▶ STORED DATA
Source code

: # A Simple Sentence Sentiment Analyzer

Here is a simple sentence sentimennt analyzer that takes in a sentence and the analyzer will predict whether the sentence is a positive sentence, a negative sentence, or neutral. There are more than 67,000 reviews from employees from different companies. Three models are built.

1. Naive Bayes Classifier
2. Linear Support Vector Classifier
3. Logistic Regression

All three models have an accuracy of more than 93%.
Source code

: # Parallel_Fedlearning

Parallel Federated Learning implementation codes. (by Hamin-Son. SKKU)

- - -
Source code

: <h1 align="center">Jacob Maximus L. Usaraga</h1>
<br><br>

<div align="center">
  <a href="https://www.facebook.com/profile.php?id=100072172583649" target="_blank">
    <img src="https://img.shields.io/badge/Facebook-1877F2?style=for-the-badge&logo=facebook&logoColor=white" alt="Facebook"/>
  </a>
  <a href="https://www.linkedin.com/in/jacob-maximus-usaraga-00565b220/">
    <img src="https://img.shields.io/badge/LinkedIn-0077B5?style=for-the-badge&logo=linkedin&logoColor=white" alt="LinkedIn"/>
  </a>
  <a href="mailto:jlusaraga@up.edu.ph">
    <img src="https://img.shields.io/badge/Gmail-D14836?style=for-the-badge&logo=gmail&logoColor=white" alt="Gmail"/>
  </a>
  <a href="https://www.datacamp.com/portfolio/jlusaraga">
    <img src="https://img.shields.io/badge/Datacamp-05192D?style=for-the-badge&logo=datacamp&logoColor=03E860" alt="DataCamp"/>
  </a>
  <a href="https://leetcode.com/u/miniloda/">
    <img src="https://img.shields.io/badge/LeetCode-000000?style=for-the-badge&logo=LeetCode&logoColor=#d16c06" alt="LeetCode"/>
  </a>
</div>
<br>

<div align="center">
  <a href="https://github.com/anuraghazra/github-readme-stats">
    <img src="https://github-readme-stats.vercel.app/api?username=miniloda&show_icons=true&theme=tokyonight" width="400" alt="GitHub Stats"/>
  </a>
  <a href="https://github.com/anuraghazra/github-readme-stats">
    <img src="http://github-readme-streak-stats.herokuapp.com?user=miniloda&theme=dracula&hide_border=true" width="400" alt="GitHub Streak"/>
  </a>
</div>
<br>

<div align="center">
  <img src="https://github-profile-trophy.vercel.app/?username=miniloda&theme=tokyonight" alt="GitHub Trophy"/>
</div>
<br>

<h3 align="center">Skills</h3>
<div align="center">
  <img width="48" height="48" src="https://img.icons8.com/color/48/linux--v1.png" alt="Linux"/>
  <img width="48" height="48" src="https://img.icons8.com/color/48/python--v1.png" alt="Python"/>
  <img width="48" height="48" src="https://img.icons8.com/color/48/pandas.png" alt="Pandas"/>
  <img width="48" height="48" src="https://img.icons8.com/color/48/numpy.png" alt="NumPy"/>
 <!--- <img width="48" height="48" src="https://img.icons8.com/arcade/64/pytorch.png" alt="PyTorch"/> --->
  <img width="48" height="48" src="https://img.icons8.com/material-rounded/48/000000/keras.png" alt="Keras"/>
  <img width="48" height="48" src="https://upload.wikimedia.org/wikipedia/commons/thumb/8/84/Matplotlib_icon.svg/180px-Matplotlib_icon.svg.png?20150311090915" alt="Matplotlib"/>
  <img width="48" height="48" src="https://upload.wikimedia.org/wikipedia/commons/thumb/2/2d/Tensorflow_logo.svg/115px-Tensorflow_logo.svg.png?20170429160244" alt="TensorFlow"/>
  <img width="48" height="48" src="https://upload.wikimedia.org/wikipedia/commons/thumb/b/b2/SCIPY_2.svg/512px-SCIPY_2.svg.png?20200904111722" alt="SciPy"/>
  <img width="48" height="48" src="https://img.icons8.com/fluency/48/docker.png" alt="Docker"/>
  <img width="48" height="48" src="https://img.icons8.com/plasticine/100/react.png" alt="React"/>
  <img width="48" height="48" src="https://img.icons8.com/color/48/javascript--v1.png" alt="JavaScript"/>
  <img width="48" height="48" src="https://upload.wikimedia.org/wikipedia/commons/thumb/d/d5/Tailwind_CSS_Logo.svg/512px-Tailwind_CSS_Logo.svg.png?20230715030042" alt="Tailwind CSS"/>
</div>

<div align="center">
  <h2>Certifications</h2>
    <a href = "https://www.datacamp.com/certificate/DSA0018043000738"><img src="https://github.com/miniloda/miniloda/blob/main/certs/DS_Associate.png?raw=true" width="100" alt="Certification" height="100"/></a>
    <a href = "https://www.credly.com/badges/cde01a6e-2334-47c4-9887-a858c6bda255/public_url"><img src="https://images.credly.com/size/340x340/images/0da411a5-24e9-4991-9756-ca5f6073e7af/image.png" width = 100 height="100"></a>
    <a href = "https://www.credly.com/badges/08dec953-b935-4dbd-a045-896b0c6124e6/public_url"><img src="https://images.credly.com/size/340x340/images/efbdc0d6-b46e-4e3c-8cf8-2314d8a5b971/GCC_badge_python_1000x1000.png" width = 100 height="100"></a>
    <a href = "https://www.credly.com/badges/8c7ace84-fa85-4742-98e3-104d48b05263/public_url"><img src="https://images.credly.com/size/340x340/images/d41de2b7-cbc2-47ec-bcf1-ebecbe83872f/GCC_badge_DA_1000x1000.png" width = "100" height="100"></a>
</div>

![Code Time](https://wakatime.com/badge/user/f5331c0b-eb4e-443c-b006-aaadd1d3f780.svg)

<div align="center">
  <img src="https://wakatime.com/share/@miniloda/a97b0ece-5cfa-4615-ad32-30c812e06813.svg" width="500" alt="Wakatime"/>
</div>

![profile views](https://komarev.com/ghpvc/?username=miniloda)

▶ EXERCISE PROMPT
Go over the data and return every line that includes the word "profile".

▶ SOLUTION TO THE EXERCISE
  <a href="https://www.facebook.com/profile.php?id=100072172583649" target="_blank">
  <img src="https://github-profile-trophy.vercel.app/?username=miniloda&theme=tokyonight" alt="GitHub Trophy"/>
![profile views](https://komarev.com/ghpvc/?username=miniloda)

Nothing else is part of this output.